Passage.
"The Vicar of Dibley" Love and Marriage (TV Episode 1998) Poster

Dawn French: Geraldine Granger

Photos 

Quotes 

  • [post credits] 

    Geraldine Granger : So, the man from McDonald's goes to the Pope, and he says, "Holy Father, I have a proposition for you. I will give the church a million quid if every time you say the Lord's prayer you say, 'Give us this day our daily hamburger.'"

    David Horton : Mm-hm.

    Geraldine Granger : Well, the Holy Father thinks about this, and he says, "My son, I cannot change the holy text." So the man says, "OK, fifty million quid." So the Pope thinks and he says, "Well, I'll put it to the cardinals." So he goes to his cardinals and he says, "Cardinals, I've got some good news and some bad news. The good news is that I can get the church fifty million smackeroonies. The bad news is we're going to have to lose the contract with Wonderloaf."

    [David laughs heartily] 

    Geraldine Granger : You see, they already had a deal going...

    David Horton : With Daily bread.

    Geraldine Granger : Yes.

    David Horton : I know, I get it.

    Geraldine Granger : You get it?

    David Horton : Brilliant.

    Geraldine Granger : Oh, you get it! What a relief!

    [both laugh] 

    David Horton : [seriously]  Stay.

  • Jim Trott : [previewing his best man speech]  I would like to begin with a quotation from that great song of Abba's. No no no no n-n-knowing me. No no no no knowing you.

    Geraldine Granger : I'm just going to get some water to drink, all right? I'll be in the kitchen; I'll still be listening.

    Jim Trott : Right. No no no no knowing me. No no no no knowing you, ah-haaa. There is nothing we can do.

  • Geraldine Granger : If any person here knows of any just cause or impediment why these two should not be joined together in holy matrimony, let them speak now or forever hold their peace.

    Bigamy Lady : Yes!

    [walks forward] 

    Bigamy Lady : I do. The groom is already married.

    [the congregation gasps] 

    Bigamy Lady : He married me three years ago. And don't let him deny it! I've got the marriage certificate to prove it!

    [after Hugo turns round to face her] 

    Bigamy Lady : Oh... sorry. Wrong church.

  • [last lines] 

    Simon Horton : I must say, I think marriage looks rather good fun. Don't you, Vicar?

    Geraldine Granger : Well, don't quote me on it, but, uh... Yes. I do.

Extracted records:

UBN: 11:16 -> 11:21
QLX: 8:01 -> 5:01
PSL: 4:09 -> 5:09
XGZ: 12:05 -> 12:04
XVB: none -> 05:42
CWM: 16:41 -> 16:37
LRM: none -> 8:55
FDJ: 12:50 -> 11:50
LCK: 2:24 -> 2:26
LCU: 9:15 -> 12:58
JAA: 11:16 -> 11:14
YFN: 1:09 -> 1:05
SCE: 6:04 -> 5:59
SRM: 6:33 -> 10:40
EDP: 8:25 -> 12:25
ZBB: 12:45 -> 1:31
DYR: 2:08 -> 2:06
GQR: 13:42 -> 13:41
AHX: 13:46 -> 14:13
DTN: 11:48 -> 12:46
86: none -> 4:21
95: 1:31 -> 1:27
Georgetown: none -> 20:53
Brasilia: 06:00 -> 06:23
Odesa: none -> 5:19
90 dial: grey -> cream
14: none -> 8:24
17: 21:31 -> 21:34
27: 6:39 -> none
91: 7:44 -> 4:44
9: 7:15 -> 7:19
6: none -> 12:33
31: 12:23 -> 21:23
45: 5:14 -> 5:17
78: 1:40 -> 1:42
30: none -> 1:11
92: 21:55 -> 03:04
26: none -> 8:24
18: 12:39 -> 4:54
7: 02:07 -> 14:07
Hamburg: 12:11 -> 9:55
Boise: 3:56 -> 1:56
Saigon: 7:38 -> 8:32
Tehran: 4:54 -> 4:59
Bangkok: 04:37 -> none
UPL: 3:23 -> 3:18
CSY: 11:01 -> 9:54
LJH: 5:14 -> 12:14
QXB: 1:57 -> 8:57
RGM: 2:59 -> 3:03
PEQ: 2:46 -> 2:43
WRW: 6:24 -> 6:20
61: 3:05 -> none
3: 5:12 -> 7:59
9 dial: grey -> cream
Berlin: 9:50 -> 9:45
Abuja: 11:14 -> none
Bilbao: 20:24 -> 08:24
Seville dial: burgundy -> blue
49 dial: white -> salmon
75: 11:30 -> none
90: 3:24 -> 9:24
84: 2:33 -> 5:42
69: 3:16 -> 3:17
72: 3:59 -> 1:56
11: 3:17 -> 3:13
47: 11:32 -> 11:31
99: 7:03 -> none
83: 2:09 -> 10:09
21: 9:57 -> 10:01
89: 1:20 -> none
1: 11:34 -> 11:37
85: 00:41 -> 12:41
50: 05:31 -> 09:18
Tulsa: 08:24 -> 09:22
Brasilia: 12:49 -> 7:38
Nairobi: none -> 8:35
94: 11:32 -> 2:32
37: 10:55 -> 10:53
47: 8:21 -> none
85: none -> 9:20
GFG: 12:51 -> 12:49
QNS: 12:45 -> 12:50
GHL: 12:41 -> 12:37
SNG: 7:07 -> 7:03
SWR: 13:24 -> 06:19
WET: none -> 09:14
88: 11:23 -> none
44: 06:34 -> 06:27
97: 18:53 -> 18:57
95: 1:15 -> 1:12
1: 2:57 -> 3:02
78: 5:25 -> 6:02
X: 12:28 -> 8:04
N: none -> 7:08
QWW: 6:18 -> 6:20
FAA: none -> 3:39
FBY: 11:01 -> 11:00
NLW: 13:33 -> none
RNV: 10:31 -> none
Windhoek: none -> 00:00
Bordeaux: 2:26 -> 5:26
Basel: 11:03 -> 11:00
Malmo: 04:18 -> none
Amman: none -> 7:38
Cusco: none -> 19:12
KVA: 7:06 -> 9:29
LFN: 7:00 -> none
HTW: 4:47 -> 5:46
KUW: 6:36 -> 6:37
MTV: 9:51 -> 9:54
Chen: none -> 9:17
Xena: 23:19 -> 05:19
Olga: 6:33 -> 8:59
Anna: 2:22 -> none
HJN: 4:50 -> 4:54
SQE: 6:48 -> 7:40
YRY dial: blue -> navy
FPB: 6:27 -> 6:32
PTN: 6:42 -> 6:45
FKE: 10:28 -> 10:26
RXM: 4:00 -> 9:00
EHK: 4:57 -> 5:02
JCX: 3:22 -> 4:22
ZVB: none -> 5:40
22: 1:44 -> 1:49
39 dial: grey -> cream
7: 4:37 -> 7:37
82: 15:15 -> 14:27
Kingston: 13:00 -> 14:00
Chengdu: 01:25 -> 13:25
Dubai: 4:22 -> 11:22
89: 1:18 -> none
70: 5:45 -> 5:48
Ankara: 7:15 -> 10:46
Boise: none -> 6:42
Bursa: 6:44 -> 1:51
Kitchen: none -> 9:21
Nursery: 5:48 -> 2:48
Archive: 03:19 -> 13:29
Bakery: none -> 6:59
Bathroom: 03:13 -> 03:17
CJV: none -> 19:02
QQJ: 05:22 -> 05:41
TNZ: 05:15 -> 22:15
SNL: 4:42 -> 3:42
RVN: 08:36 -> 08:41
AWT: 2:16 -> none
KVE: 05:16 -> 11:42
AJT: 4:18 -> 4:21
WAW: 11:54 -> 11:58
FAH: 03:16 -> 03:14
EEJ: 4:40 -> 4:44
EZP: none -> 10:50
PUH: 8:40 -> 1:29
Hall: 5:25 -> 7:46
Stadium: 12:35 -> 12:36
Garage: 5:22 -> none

What this exercise asks.
A. In the Vicar of Dibley quotes, shorten the paragraph beginning "Well, the Holy Father thinks about this" as a brief list that keeps its main facts.
B. Continue the Vicar of Dibley quotes from their final line.

Answers for the exercise.
A.
- The Pope says he cannot change the holy text.
- The man raises his offer to fifty million quid.
- The Pope says he will put it to the cardinals.
- He tells them the good news: the church can get fifty million.
- He tells them the bad news: they will lose the contract with Wonderloaf.

B.
  • Alice Tinker : [about her wedding]  It's all going to be so perfect.

    Geraldine Granger : Yes, although I have been having second thoughts about you wearing this dress.

    Alice Tinker : Really? You think I should go nude?

    Geraldine Granger : No.

    Alice Tinker : It's a thought.

    Geraldine Granger : No, no , no. I just think it should be simpler, that's all.

    Alice Tinker : Oh, you mean like, like lots of hearts or something.

    Geraldine Granger : Yeah, could be, yeah.

    Alice Tinker : With a different Doctor Who in each one.

    Geraldine Granger : No!

  • [first lines] 

    Geraldine Granger : Sorry I'm late. Where are we?

    Hugo Horton : Voting on a name for the new road.

    Geraldine Granger : Oh, good. So long as we don't name it after any of us. I hate all that puffy, puffy self-publicity stuff, don't you? So, what's the suggestion?

    Hugo Horton : David Horton Road.

    Geraldine Granger : Oh, please! In the name of all that is holy, no!

    David Horton : Actually, I agree with the vicar on this one. Very poor idea, Hugo. Personally I'd rather we named it in memory of someone who is no longer with us, someone like, say... my predecessor as chairman of the parish council.

    Owen Newitt : Very good idea.

    David Horton : Excellent.

    Geraldine Granger : Your predecessor being, let me just get this right, your father's cousin? Whose name was...?

    David Horton : David Horton, that's right. All those in favour of naming it David Horton Road, after my predecessor?

    [all but Geraldine raise their hands] 

    David Horton : Carried.

  • David Horton : [On seeing the design for Alice's wedding dress]  Oh, please tell me she is not wearing *that*.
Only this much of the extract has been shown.